» WHAT YOU HAVE TO DO: Reproduce the text of every row below word for word, leaving out the pictures.

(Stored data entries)
▼

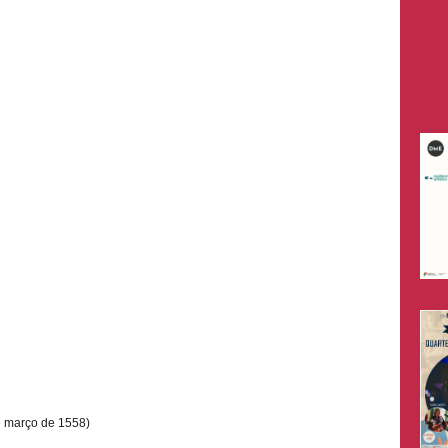
e março de
1558)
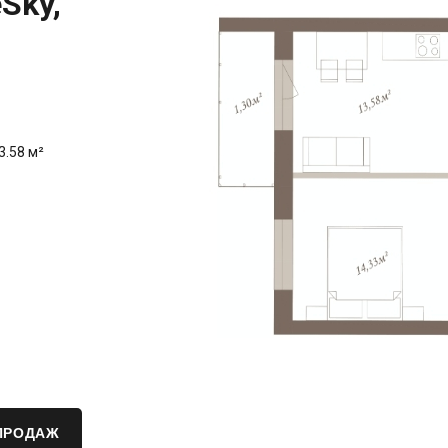
Sky,
3.58 м²
ПРОДАЖ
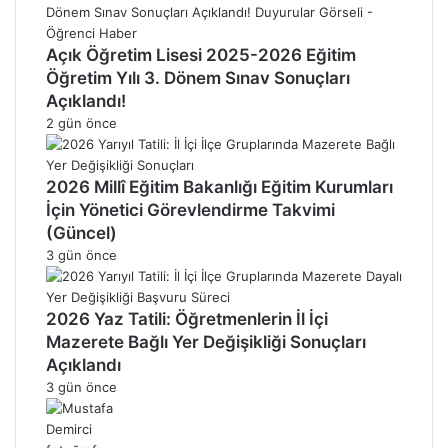
Açık Öğretim Lisesi 2025-2026 Eğitim
Öğretim Yılı 3. Dönem Sınav Sonuçları
Açıklandı!
2 gün önce
2026 Millî Eğitim Bakanlığı Eğitim Kurumları
İçin Yönetici Görevlendirme Takvimi
(Güncel)
3 gün önce
2026 Yaz Tatili: Öğretmenlerin İl İçi
Mazerete Bağlı Yer Değişikliği Sonuçları
Açıklandı
3 gün önce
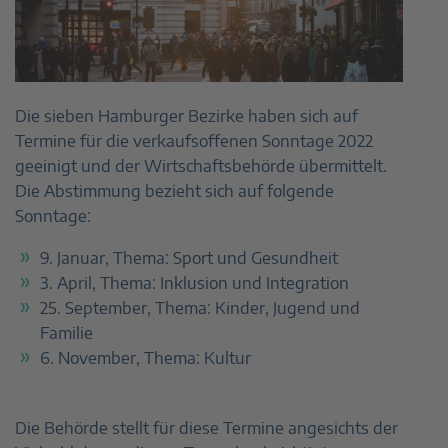
Die sieben Hamburger Bezirke haben sich auf
Termine für die verkaufsoffenen Sonntage 2022
geeinigt und der Wirtschaftsbehörde übermittelt.
Die Abstimmung bezieht sich auf folgende
Sonntage:
9. Januar, Thema: Sport und Gesundheit
3. April, Thema: Inklusion und Integration
25. September, Thema: Kinder, Jugend und
Familie
6. November, Thema: Kultur
Die Behörde stellt für diese Termine angesichts der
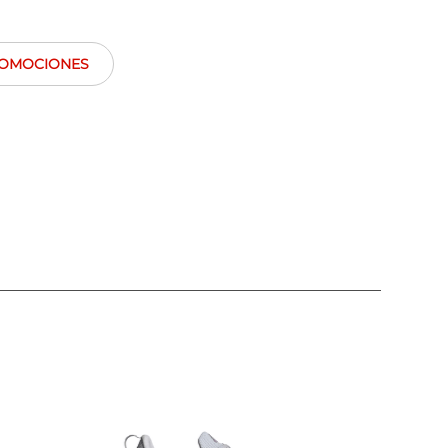
OMOCIONES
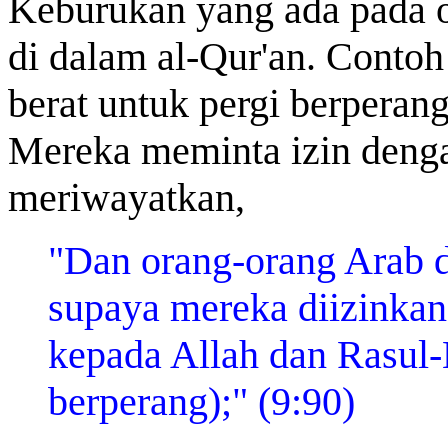
Keburukan yang ada pada o
di dalam al-Qur'an. Contoh
berat untuk pergi berperang
Mereka meminta izin denga
meriwayatkan,
"Dan orang-orang Arab 
supaya mereka diizinkan
kepada Allah dan Rasul-
berperang);" (9:90)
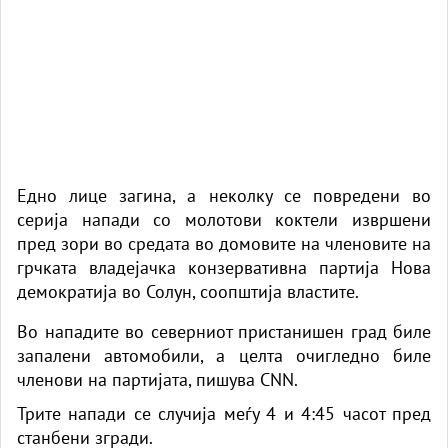
Едно лице загина, а неколку се повредени во
серија напади со молотови коктели извршени
пред зори во средата во домовите на членовите на
грчката владејачка конзервативна партија Нова
демократија во Солун, соопштија властите.
Во нападите во северниот пристанишен град биле
запалени автомобили, а целта очигледно биле
членови на партијата, пишува CNN.
Трите напади се случија меѓу 4 и 4:45 часот пред
станбени згради.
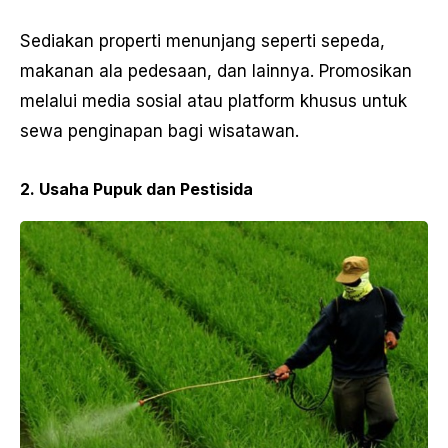
Sediakan properti menunjang seperti sepeda,
makanan ala pedesaan, dan lainnya. Promosikan
melalui media sosial atau platform khusus untuk
sewa penginapan bagi wisatawan.
2. Usaha Pupuk dan Pestisida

▲

» OUTPUT FOR THIS TASK:
e março de
1558)
Sky,
3.58 м²
ПРОДАЖ
Açık Öğretim Lisesi 2025-2026 Eğitim
Öğretim Yılı 3. Dönem Sınav Sonuçları
Açıklandı!
2 gün önce
2026 Millî Eğitim Bakanlığı Eğitim Kurumları
İçin Yönetici Görevlendirme Takvimi
(Güncel)
3 gün önce
2026 Yaz Tatili: Öğretmenlerin İl İçi
Mazerete Bağlı Yer Değişikliği Sonuçları
Açıklandı
3 gün önce
Die sieben Hamburger Bezirke haben sich auf
Termine für die verkaufsoffenen Sonntage 2022
geeinigt und der Wirtschaftsbehörde übermittelt.
Die Abstimmung bezieht sich auf folgende
Sonntage:
9. Januar, Thema: Sport und Gesundheit
3. April, Thema: Inklusion und Integration
25. September, Thema: Kinder, Jugend und
Familie
6. November, Thema: Kultur
Die Behörde stellt für diese Termine angesichts der
OMOCIONES
Keburukan yang ada pada o
di dalam al-Qur'an. Contoh
berat untuk pergi berperang
Mereka meminta izin denga
meriwayatkan,
"Dan orang-orang Arab 
supaya mereka diizinkan
kepada Allah dan Rasul-
berperang);" (9:90)
Едно лице загина, а неколку се повредени во
серија напади со молотови коктели извршени
пред зори во средата во домовите на членовите на
грчката владејачка конзервативна партија Нова
демократија во Солун, соопштија властите.
Во нападите во северниот пристанишен град биле
запалени автомобили, а целта очигледно биле
членови на партијата, пишува CNN.
Трите напади се случија меѓу 4 и 4:45 часот пред
станбени згради.
Sediakan properti menunjang seperti sepeda,
makanan ala pedesaan, dan lainnya. Promosikan
melalui media sosial atau platform khusus untuk
sewa penginapan bagi wisatawan.
2. Usaha Pupuk dan Pestisida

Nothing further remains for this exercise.